No. As of May 28, 2026, the card is officially closed to all new applications. You won’t find a working application link through Citi’s website, third-party comparison sites, or pre-approval tools. If you see a site still advertising applications, the link will either redirect or return an error. This closure applies to all new applicants without exception.
Will my existing Citi Custom Cash account be shut down?
Not based on anything Citi has announced. Existing cardholders retain their accounts, credit lines, and rewards structure. However, issuers can modify terms with notice, so it’s smart to read any correspondence from Citi carefully over the next 12-18 months. If they do decide to sunset the product entirely, they’d be required to give you advance notice.

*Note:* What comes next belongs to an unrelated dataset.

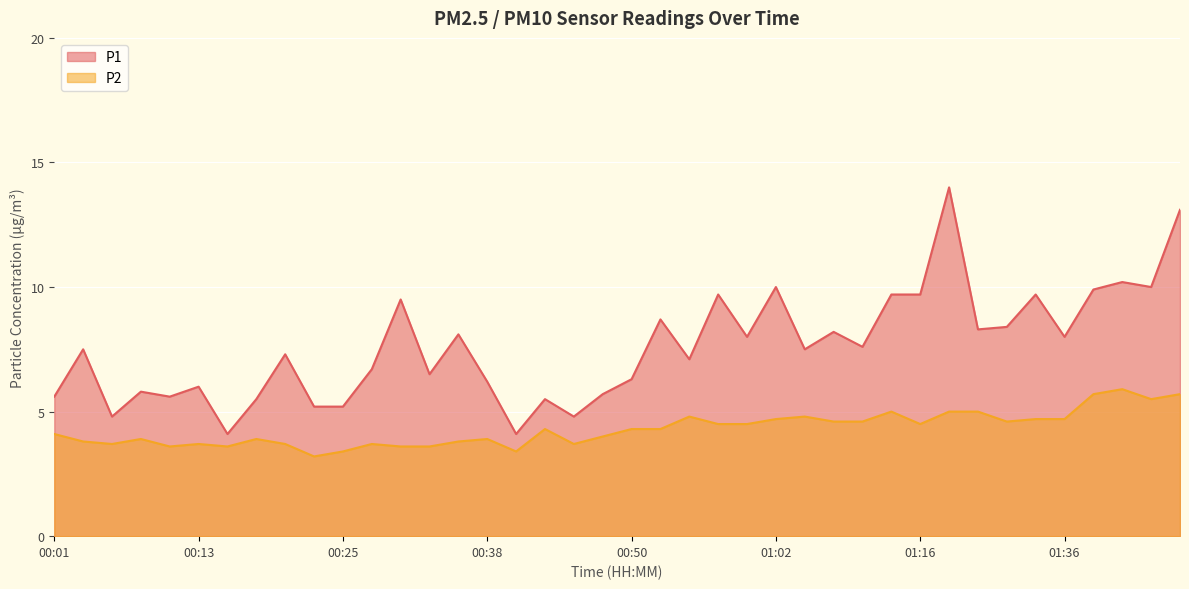

True or false: P2 and P1 intersect in this chart.

False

What happens to my ThankYou Points if the card eventually closes?
ThankYou Points earned through the Custom Cash don’t disappear if the card closes, as long as you have another ThankYou Points-earning Citi card. If the Custom Cash is your only Citi card, your points could expire. The safest move is to either maintain the Double Cash alongside it or redeem your points balance before any potential closure.
Is there a direct replacement card Citi is offering?

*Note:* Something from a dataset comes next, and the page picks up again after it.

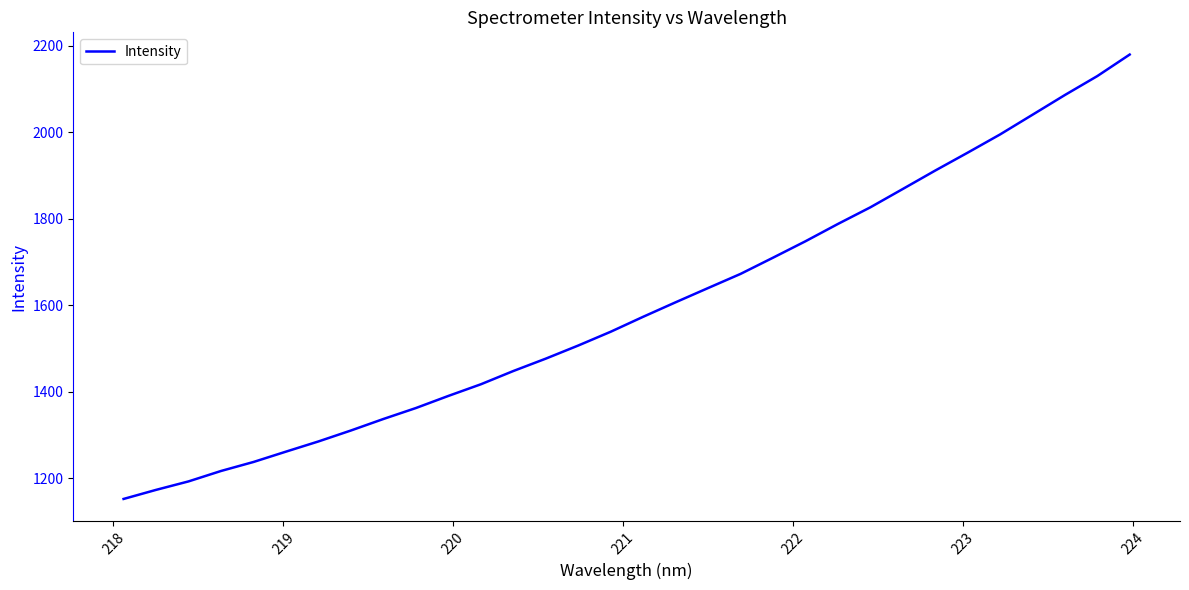

What is the maximum value shown in the chart?

2179.6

Citi hasn’t announced a specific replacement product. The closest existing option in their lineup is the Double Cash, which earns a flat 2% on everything but lacks the 5% category bonus. It’s possible Citi will launch a new cash-back product later in 2026 or 2027, but nothing has been confirmed. For now, the alternatives listed above from other issuers are your best options if you want that 5% category earning potential.
Your Next Move Matters More Than This Card
Losing access to one card isn’t a financial emergency. But it’s a good prompt to audit your wallet. Are your current cards actually aligned with where your money goes each month? Pull up your last three statements, identify your top spending categories, and check whether your rewards are keeping up. A 15-minute review could easily surface $200-400 in annual rewards you’re leaving on the table, and that’s worth more than any single card closure should cost you. If your situation is complex or you’re carrying balances alongside rewards cards, a conversation with a financial advisor can help you sort out priorities.